Here's the fun thing, I have friends who occupy both ends of the political spectrum, and I see what they share on Twitter and Facebook, and most of the time I simply hang my head, because they have obviously been victimized by someone using one or more of the rhetorical fallacies with deadly effectiveness due to their own confirmation bias.  As far as I can tell, no faction on the current spectrum (including my own) is immune.  I find myself daily having to sort out what truth actually is, and wishing, somehow, someway, I didn't have to do so much for myself.
I have this cognitive dissonance that sometimes grows very loud: I know most of these people, and I know they're too smart and thoughtful to actually believe the crap that they're sharing, yet they do share... often they share a lot.  They share hateful ad-hominem (against the person) attacks, they share straw man fallacies by the score (that's setting up your opponent to be exactly the sort of sinister idiot that you can easily dismember). I feel like the world of social media has become a disaster of epic proportions because it is precisely like that metaphorical loaded gun, but it's actually perceived like a loaded gun in a video game.  We don't think of the internet as the real world, and the people we attack and vilify there we do not consider real people.  I have never felt a pang of guilt for shooting someone while playing a video game, but I am sure that if I shot someone with an actual gun, even if it was justified and even righteous, I would certainly feel remorse about it at some moment.  The problem is that the rhetorical bullets that are being shot in the cyber-world are having actual consequences in the "real" world.  The line has been blurred and maybe even disappeared.
I think one of the elements of rhetoric that the ancients always had to assume was the presence of the other, the interlocutor, the dialogue partner, you had to face your adversary or even your friend and know that you both had the same tools and were playing by the same rules.  If you lied they were going to call you on it if they could, in internet arguments the rules of rhetoric simply don't matter, which is why they end up being mostly futile.  I have had a few social media discussions over the years that stayed on the rails, but they are exceptions rather than the rule.

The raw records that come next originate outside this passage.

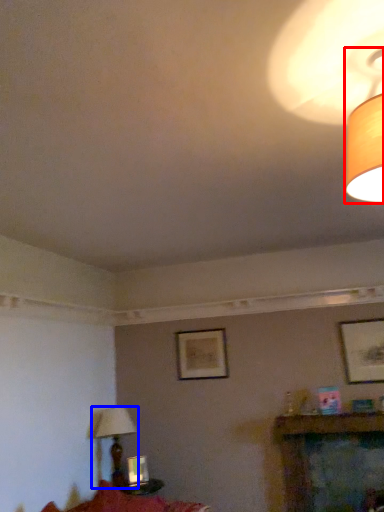
Question: Which object appears closest to the camera in this image, lamp (highlighted by a red box) or lamp (highlighted by a blue box)?

Choices:
 (A) lamp
 (B) lamp

Answer: (A)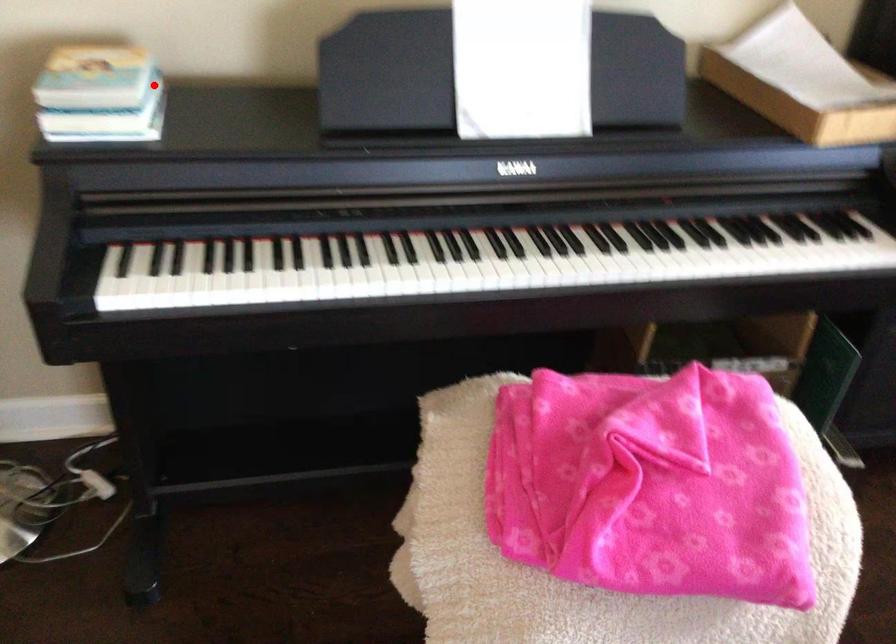
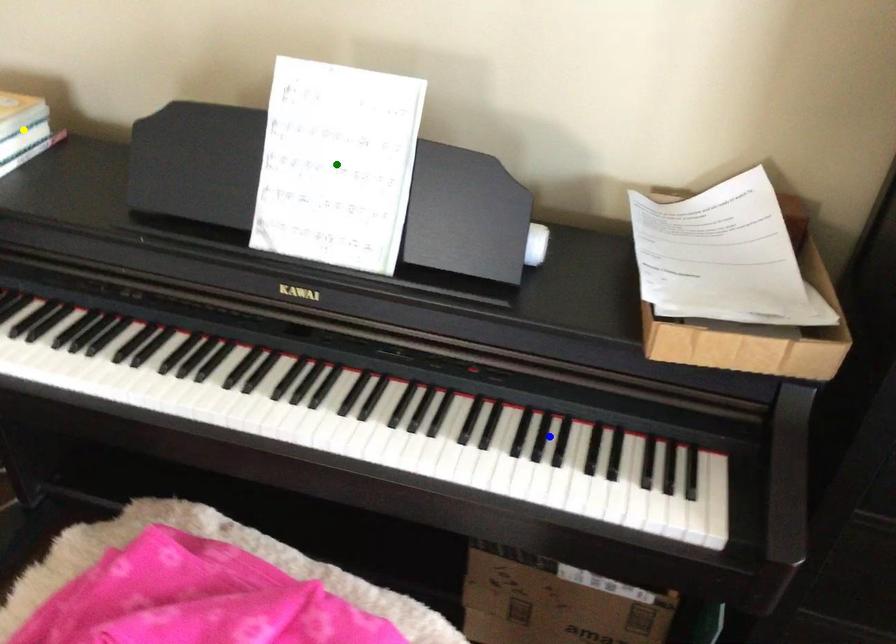
Question: I am providing you with two images of the same scene from different viewpoints. A red point is marked on the first image. You are given multiple points on the second image. Can you choose the point in image 2 that corresponds to the point in image 1?

Choices:
 (A) green point
 (B) yellow point
 (C) blue point

Answer: (B)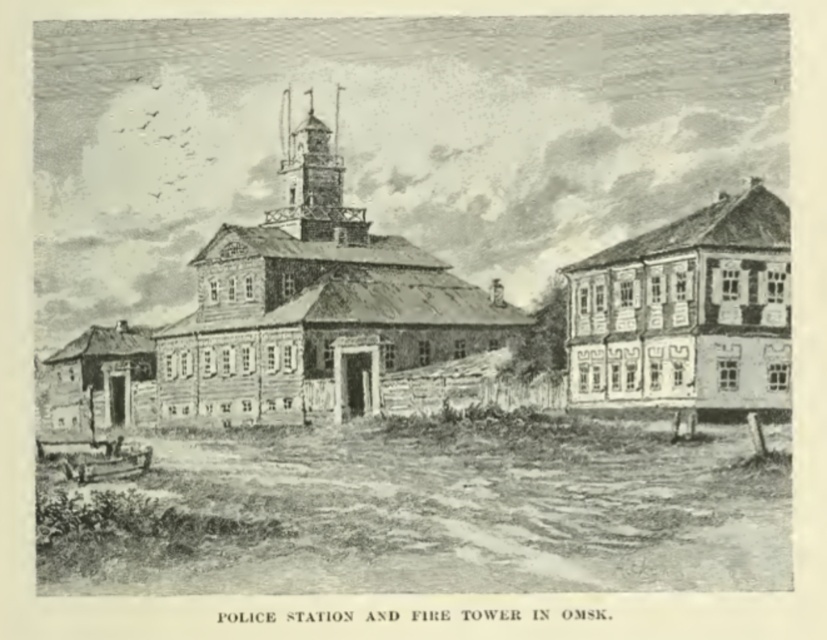
Who is taller, wooden tower at center or wooden house at right?

Standing taller between the two is wooden tower at center.

Is wooden tower at center wider than wooden house at right?

Correct, the width of wooden tower at center exceeds that of wooden house at right.

Who is more forward, (290, 168) or (708, 340)?

Point (708, 340) is in front.

At what (x,y) coordinates should I click in order to perform the action: click on wooden tower at center. Please return your answer as a coordinate pair (x, y). Image resolution: width=827 pixels, height=640 pixels. Looking at the image, I should click on (314, 307).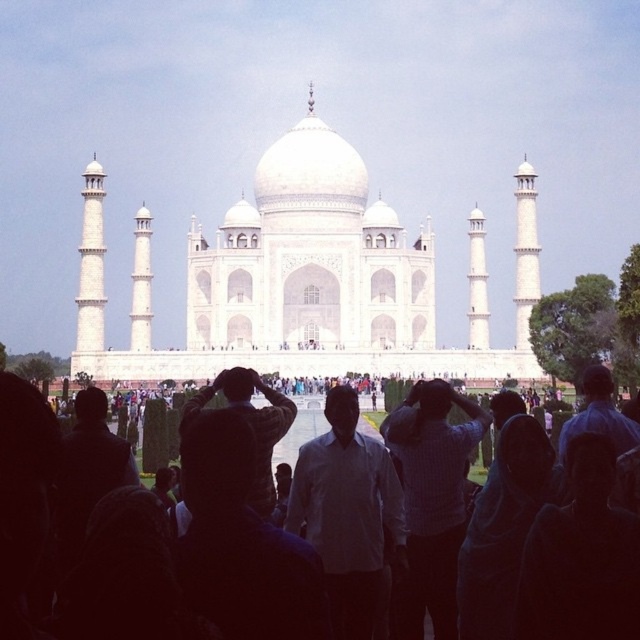
You are standing at the point with coordinates point (45, 525) and want to take a photo of the Taj Mahal. There is an obstruction at point (308, 244). Will this obstruction block your view of the Taj Mahal?

Point (308, 244) is behind point (45, 525), so the obstruction at point (308, 244) will not block your view of the Taj Mahal.

You are standing in the foreground of the Taj Mahal scene and want to take a photo that includes both the white marble Taj Mahal at center and the crowd of people in the foreground. Based on their positions, will the Taj Mahall be in the background or foreground of the photo?

The white marble Taj Mahal at center is located at point 0.480 on the vertical axis, which places it further back compared to the crowd in the foreground. Therefore, the Taj Mahal will be in the background of the photo.

You are standing in front of the Taj Mahal and see the white marble taj mahal at center and the white textured shirt at center. Which object is closer to you?

The white textured shirt at center is closer to you because the white marble taj mahal at center is positioned over it, indicating that the shirt is in front.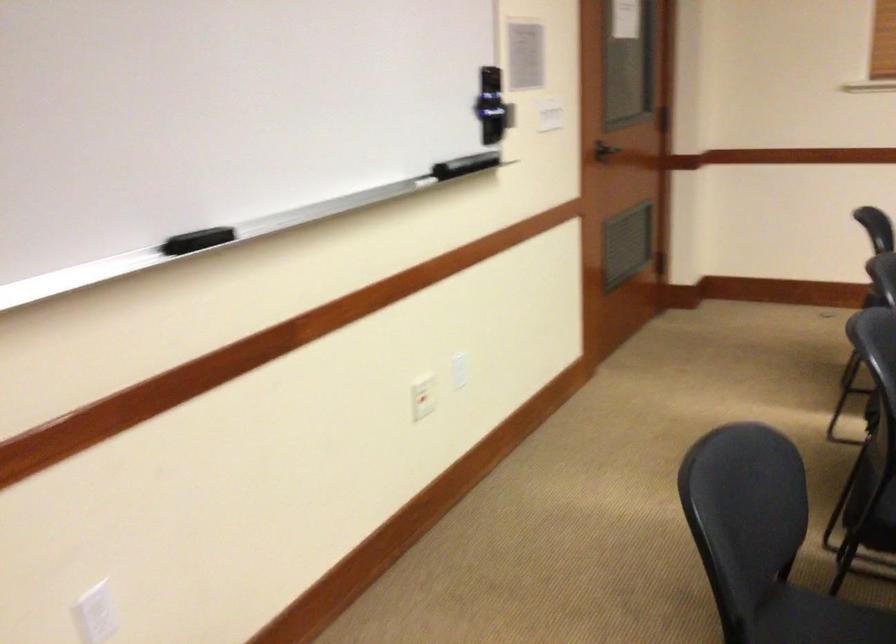
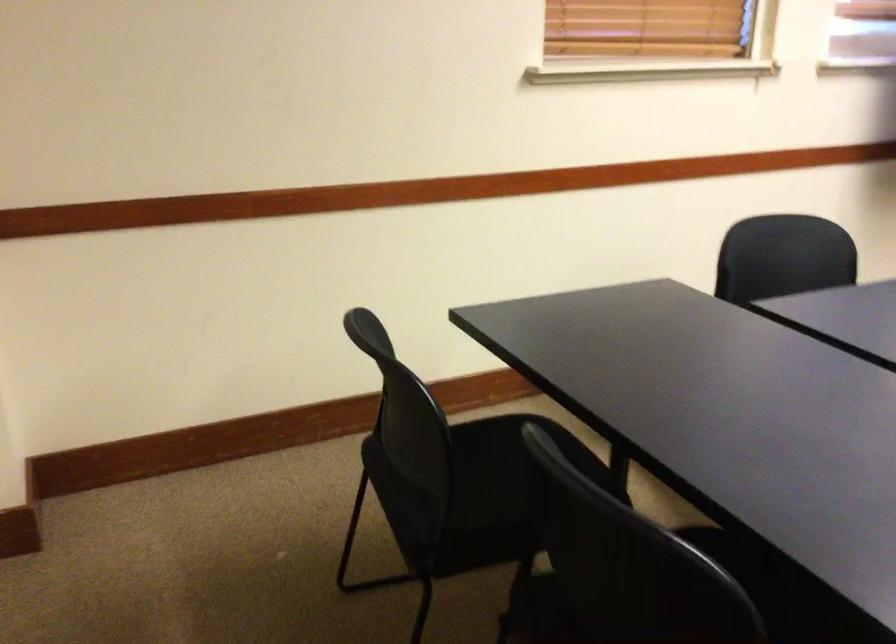
First-person continuous shooting, in which direction is the camera rotating?

The camera rotated toward right-down.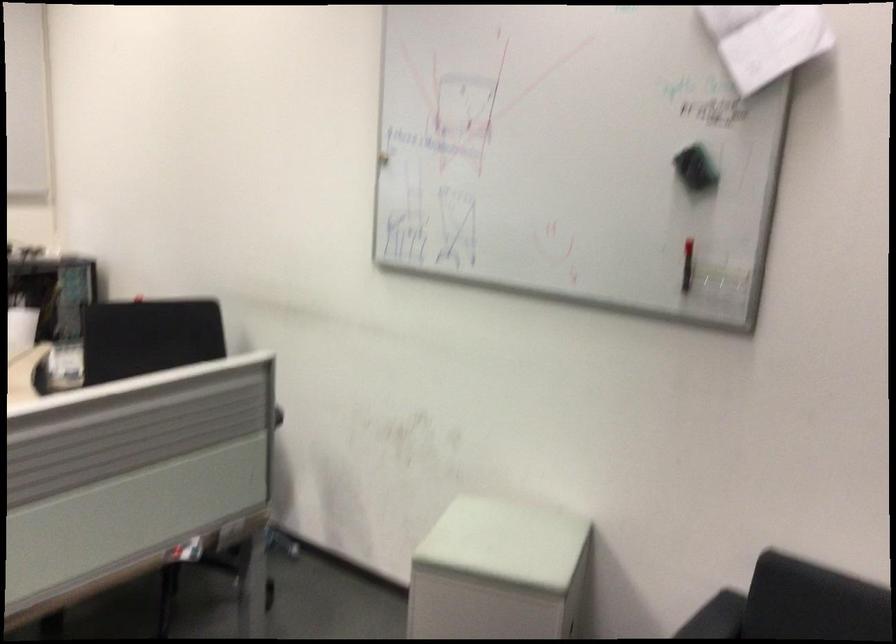
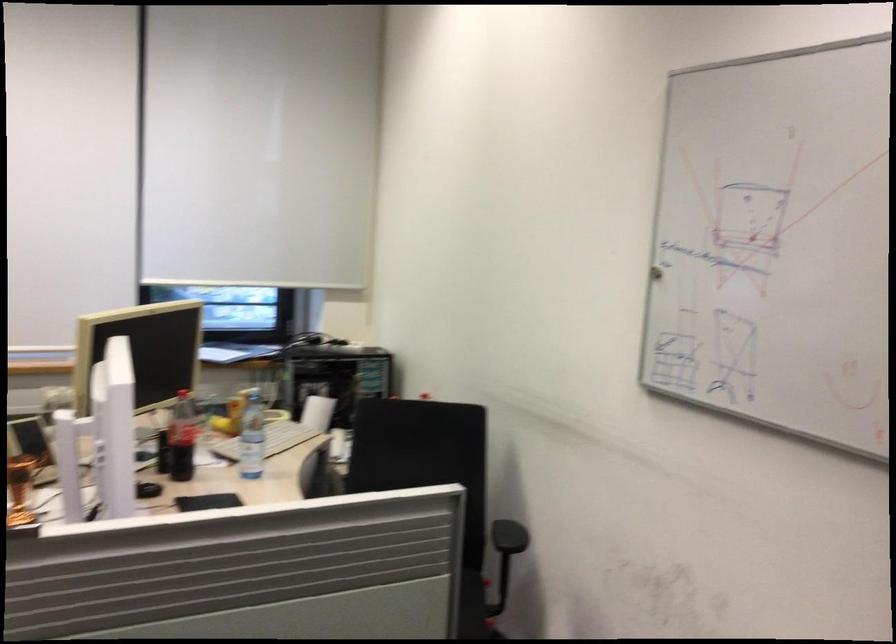
Question: The camera is either moving clockwise (left) or counter-clockwise (right) around the object. The first image is from the beginning of the video and the second image is from the end. Is the camera moving left or right when shooting the video?

Choices:
 (A) Left
 (B) Right

Answer: (B)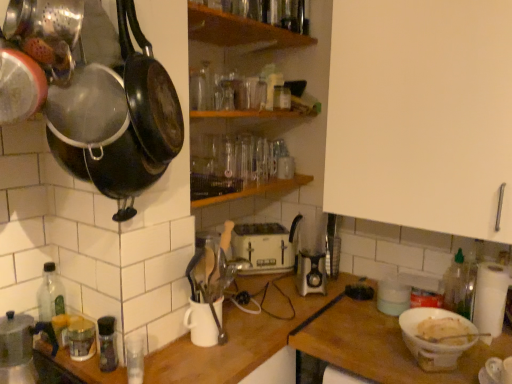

It may be the case that the work of philosophy and theology is irrelevant to the post-modern age.  It may be the case that the "Arts" of grammar, logic and rhetoric are nothing but relics of a by-gone era, and if that is so I hope humanity finds some other framework for... well, being human, but I am not sanguine about the possibility that other systems are able to possess the moral foundation that the old ways have.  Without a moral foundation, as Aristotle implies, we will be utterly at the mercy of sophists and charlatans, which is a great danger to our very civilization.